The Weight of Feathers’ family rivalry makes the Hatfields and McCoys look tame…
Book Review: The Weight of Feathers by Anna-Marie McLemore
Title & Author: The Weight of Feathers: A Novel by Anna-Marie McLemore
Genre: Young Adult – Fantasy, Magical Realism
Release Date: September 15, 2015
How I Got the Book: ARC via the publisher
Lace Paloma may be new to her family’s show, but she knows as well as anyone that the Corbeaus are pure magia negra, black magic from the devil himself. Simply touching one could mean death, and she’s been taught from birth to keep away. But when disaster strikes the small town where both families are performing, it’s a Corbeau boy, Cluck, who saves Lace’s life. And his touch immerses her in the world of the Corbeaus, where falling for him could turn his own family against him, and one misstep can be just as dangerous on the ground as it is in the trees. ”
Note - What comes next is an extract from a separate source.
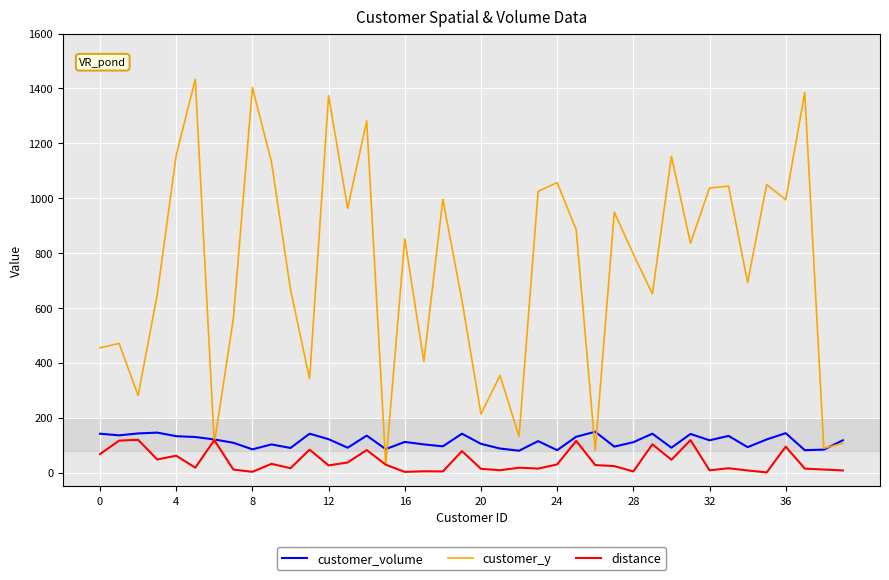

What is the maximum value for distance?

119.8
(Also applies to Lucky Charms)
First facts then feels.
This story takes an old concept – feuding families – and gives it a fresh new spin. Cluck is from the Corbeau family. They’re French and are part of a traveling group of performers whose act involves a sort of ballet on tree branches.
Lace is part of the Palomas. They’re Spanish and live in a small town where they are known for the mermaid-esque performances. They HATE when the Corbeaus make a tour stop in their area because old wounds always seem to re-open….
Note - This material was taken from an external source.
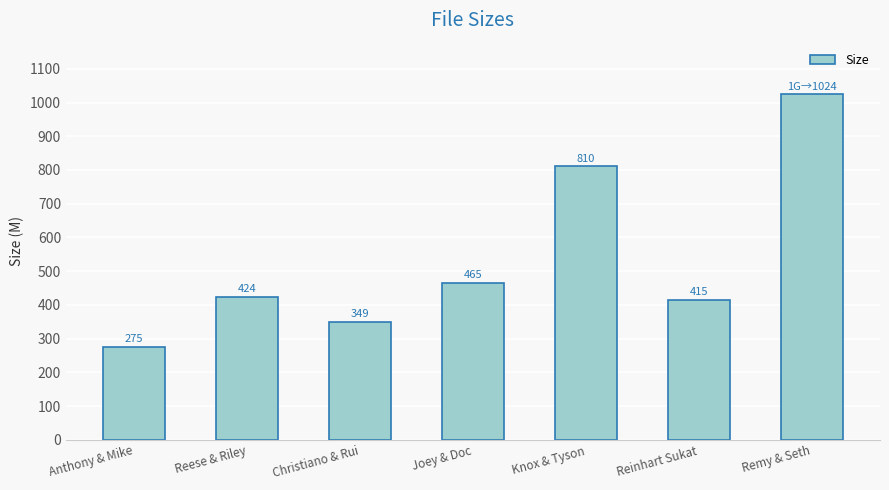

What is the average value?

537.5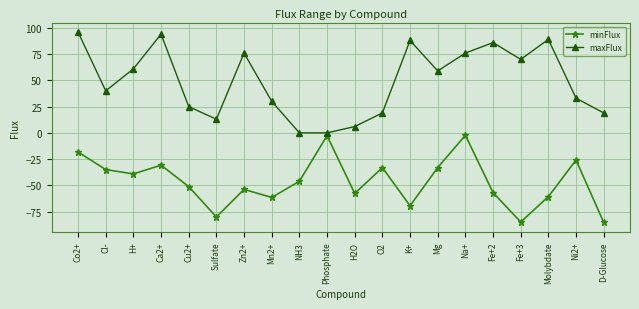

True or false: minFlux has more than 1 points higher than both neighbors.

True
My favorite thing about The Weight of Feathers are the descriptions. They are stunning in their originality and beauty. That alone was magical to me. I actually felt like I was experiencing things for the first time by how they were described.
I also loved the actual magical realism present in the story. It’s like a light fantasy. Only a few things are beyond the realm of possibility and they only extend to the two families.
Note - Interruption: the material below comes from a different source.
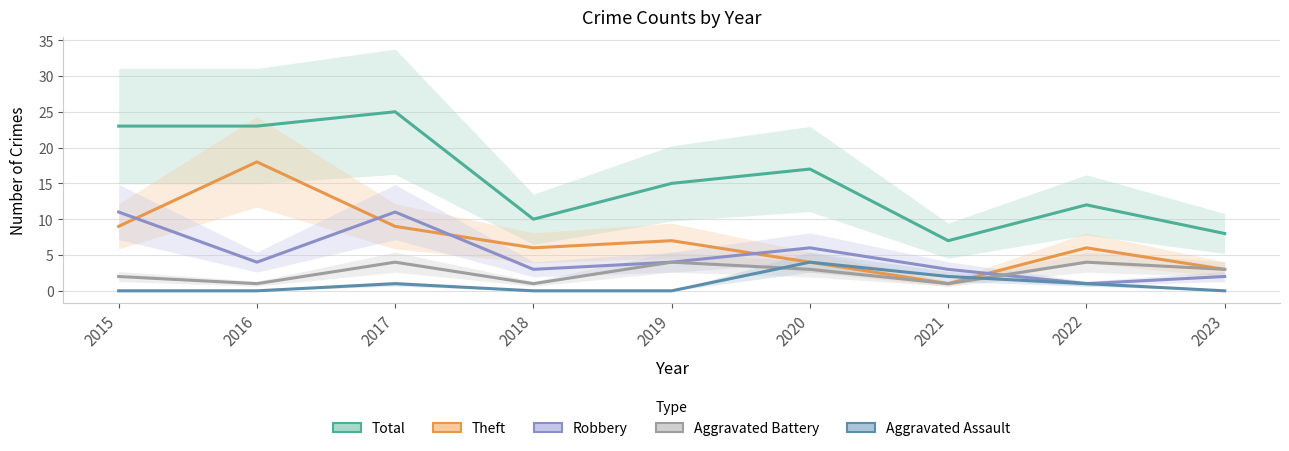

What is the spread (max minus min) of values at 2022?

11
Another thing that made the story unusual is that both French and Spanish are used in place of dialogue or descriptions and they’re not always explained in English. I’ve seen this once or twice in other books, and I’m intrigued as to how this affects readers.
I find it both slightly confusing and adding in authenticity.
As for the actual pacing and storyline, despite my immense interest in the plot and characters, there were long bits were nothing much was happening. I didn’t mind it too much, but I wished for a little more…anything to be taking place. I think readers not as in awe of the newness of the story may have been derailed.
I really liked too how The Weight of Feathers is more than just a romance. Themes of prejudice and violence and family were incorporated.
Despite some slower parts in the middle, this is a book to sink into. Language is used in a masterful way here – where its in English or not. The Weight of Feathers will win you over with its powerfully vibrant descriptions and contemporary setting tinged with magic – strongly recommended.